Passage provided Start Marker

Steven Bernstein - Diaspora Suite (2008)
EAC | FLAC | Tracks (Cue&Log) ~ 424 Mb | Mp3 (CBR320) ~ 172 Mb | Scans included | 01:05:11
Modern Creative, Experimental Big Band, Jazz-Rock, Fusion | Label: Tzadik | # TZ 8122

With groups like Sex Mob, Millennial Territory Orchestra and Diaspora Soul, Steven Bernstein is energizing the downtown scene with a passionate and indefatigable creativity. His brilliance continues with Diaspora Suite, the fourth installment in his Diaspora series for Tzadik and perhaps the best! Twelve original compositions exploring the Jewish tradition are brilliantly performed by a nonet of California musicians including Ben Goldberg, Peter Apfelbaum and several key players from his legendary band the Hieroglyphics. Channeling Miles Davis, Gil Evans and the Sephardic traditions of Darkness and Light, this is fabulous new Jewish music by one of the most talented and charismatic figures in the downtown scene.

Diaspora Suite is the fourth in a series of Diaspora recordings that composer, trumpeter, bandleader, arranger, session player, producer, and musician-about-the-world Steven Bernstein has released on John Zorn's Tzadik imprint since 1999. The first three, Diaspora Soul, Diaspora Blues, and Diaspora Hollywood, were all universally acclaimed for their originality in taking traditional cantorial songs and other Ashkenazi folk music and arranging them in ways that allowed for elements of jazz, blues, rock, funk, soul, and even show tunes to integrate and transform one another without losing what was inherent to begin with. Now, four records in nearly nine years isn't a stretch for most musicians. But it's a wonder Bernstein gets them done at all, given the sheer number of other projects that he is deeply involved with – working with Hal Willner on the Leonard Cohen tribute/documentary I'm Your Man, directing the band for Robert Altman's film Kansas City and taking the band on tour, scoring episodes of the Backyardagains animated TV series, playing with his longtime group Sex Mob, being a member of Levon Helm's band in Woodstock, playing dozens of recording sessions on trumpet and slide trumpet, playing in the Millennial Territory Orchestra, and playing in the Harlem Experiment – as well as being a family man. According to his liner essay, Bernstein said label boss Zorn told him that if he wanted to record another album in the Diaspora series, he wanted all original material. Bernstein sat on this information while going about tours with his Diaspora band and doing all of his other work, all of which was tightly arranged. When playing with the Kansas City Band at Altman's memorial, he was amazed at the sheer number of actors, writers, and family who paid tribute to the man and his work ethic. A couple of Altman quotes guided him, including "You write so the actors know who they are…allow the conversation to unfold…and get it all on tape" and "Create an event and shoot it like to you have no control over it."

Passage provided End Marker
Provided material Start Marker

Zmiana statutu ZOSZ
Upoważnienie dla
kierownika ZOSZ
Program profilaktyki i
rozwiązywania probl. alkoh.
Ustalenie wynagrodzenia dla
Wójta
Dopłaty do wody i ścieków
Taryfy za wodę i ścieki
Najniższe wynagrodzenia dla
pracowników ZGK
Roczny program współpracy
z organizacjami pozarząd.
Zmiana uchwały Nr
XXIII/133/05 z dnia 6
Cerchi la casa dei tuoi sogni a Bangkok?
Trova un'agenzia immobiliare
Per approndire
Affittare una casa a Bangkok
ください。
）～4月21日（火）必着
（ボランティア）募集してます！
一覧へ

Provided material End Marker

▶ What needs to be done
Reproduce everything in the Diaspora Suite album description above from "EAC | FLAC |" down to "the downtown scene.".

▶ The completed task
EAC | FLAC | Tracks (Cue&Log) ~ 424 Mb | Mp3 (CBR320) ~ 172 Mb | Scans included | 01:05:11
Modern Creative, Experimental Big Band, Jazz-Rock, Fusion | Label: Tzadik | # TZ 8122

With groups like Sex Mob, Millennial Territory Orchestra and Diaspora Soul, Steven Bernstein is energizing the downtown scene with a passionate and indefatigable creativity. His brilliance continues with Diaspora Suite, the fourth installment in his Diaspora series for Tzadik and perhaps the best! Twelve original compositions exploring the Jewish tradition are brilliantly performed by a nonet of California musicians including Ben Goldberg, Peter Apfelbaum and several key players from his legendary band the Hieroglyphics. Channeling Miles Davis, Gil Evans and the Sephardic traditions of Darkness and Light, this is fabulous new Jewish music by one of the most talented and charismatic figures in the downtown scene.